━━━ EXERCISE MATERIALS

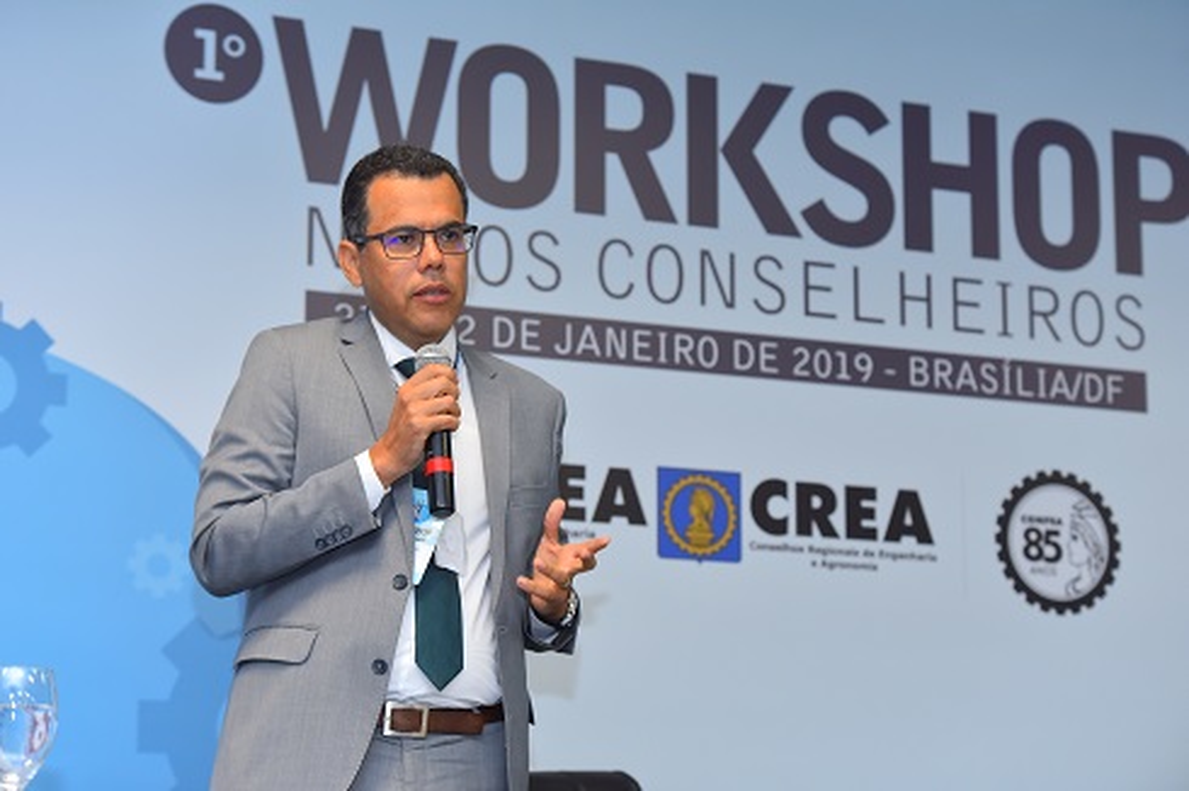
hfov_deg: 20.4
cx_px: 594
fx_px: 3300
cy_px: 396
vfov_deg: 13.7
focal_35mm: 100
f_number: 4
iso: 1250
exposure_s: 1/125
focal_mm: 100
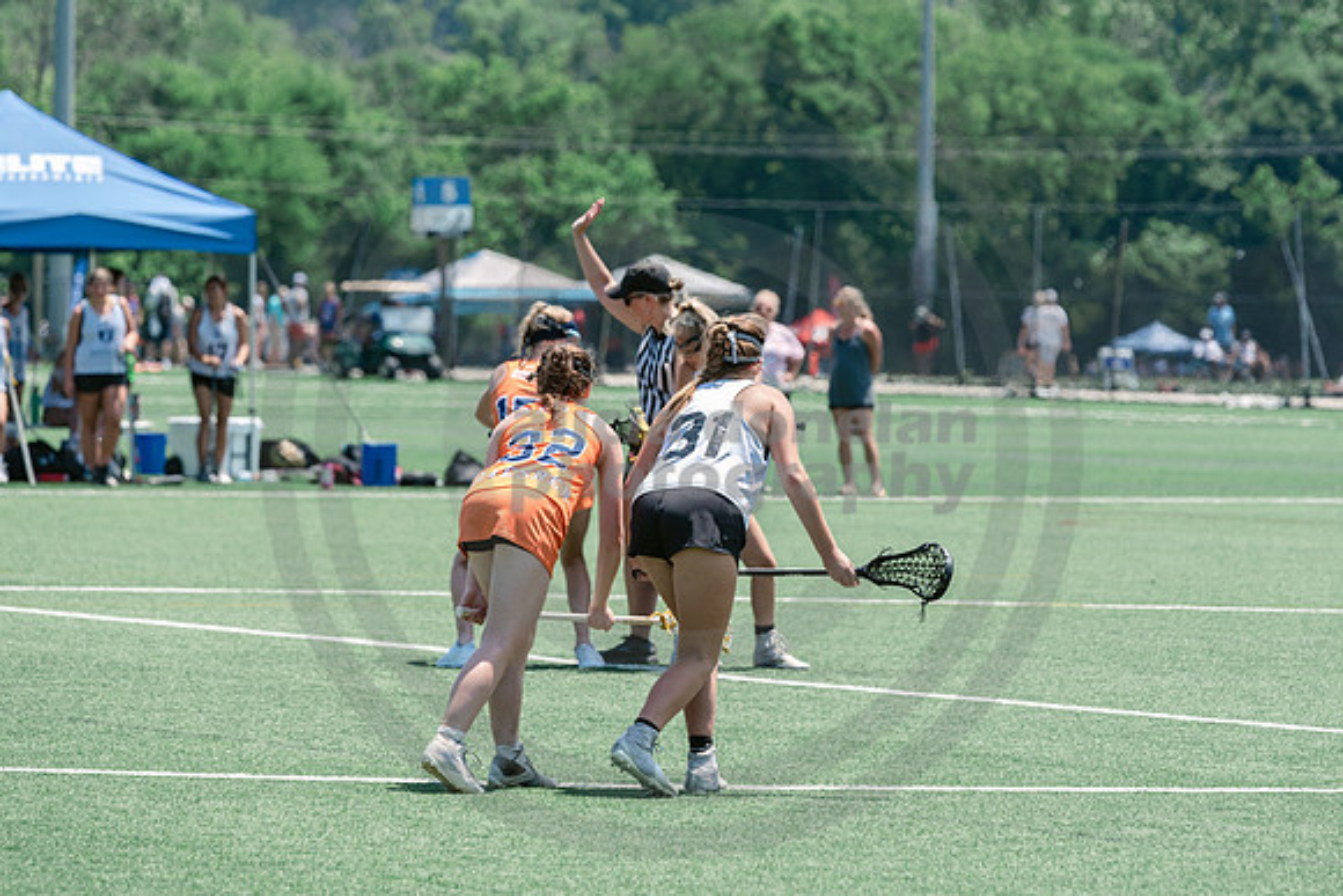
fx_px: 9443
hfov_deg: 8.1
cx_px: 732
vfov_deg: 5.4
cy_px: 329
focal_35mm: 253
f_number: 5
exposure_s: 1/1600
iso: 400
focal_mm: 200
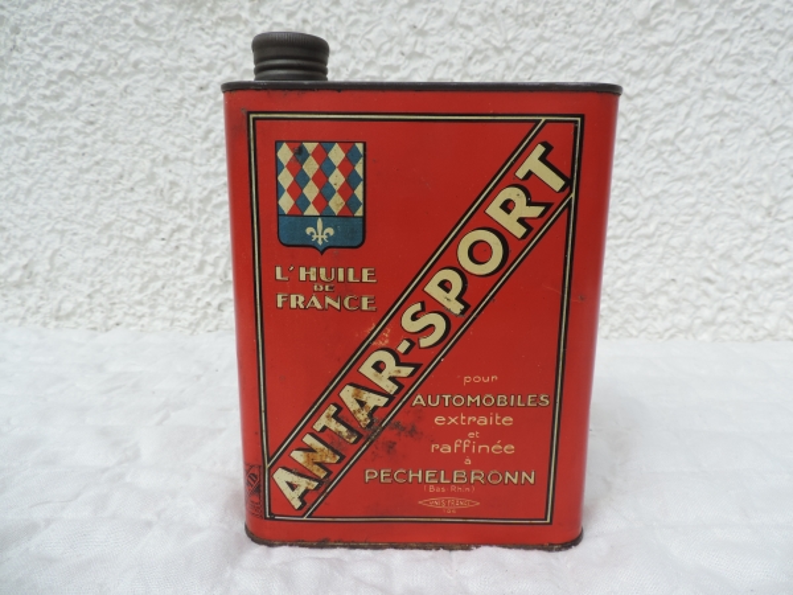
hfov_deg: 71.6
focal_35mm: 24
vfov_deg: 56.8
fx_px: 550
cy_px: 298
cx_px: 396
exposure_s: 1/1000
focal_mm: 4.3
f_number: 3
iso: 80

━━━━━━

EXERCISE: Copy all the material exactly; omit images.

WRITTEN ANSWER:
hfov_deg: 20.4
cx_px: 594
fx_px: 3300
cy_px: 396
vfov_deg: 13.7
focal_35mm: 100
f_number: 4
iso: 1250
exposure_s: 1/125
focal_mm: 100
fx_px: 9443
hfov_deg: 8.1
cx_px: 732
vfov_deg: 5.4
cy_px: 329
focal_35mm: 253
f_number: 5
exposure_s: 1/1600
iso: 400
focal_mm: 200
hfov_deg: 71.6
focal_35mm: 24
vfov_deg: 56.8
fx_px: 550
cy_px: 298
cx_px: 396
exposure_s: 1/1000
focal_mm: 4.3
f_number: 3
iso: 80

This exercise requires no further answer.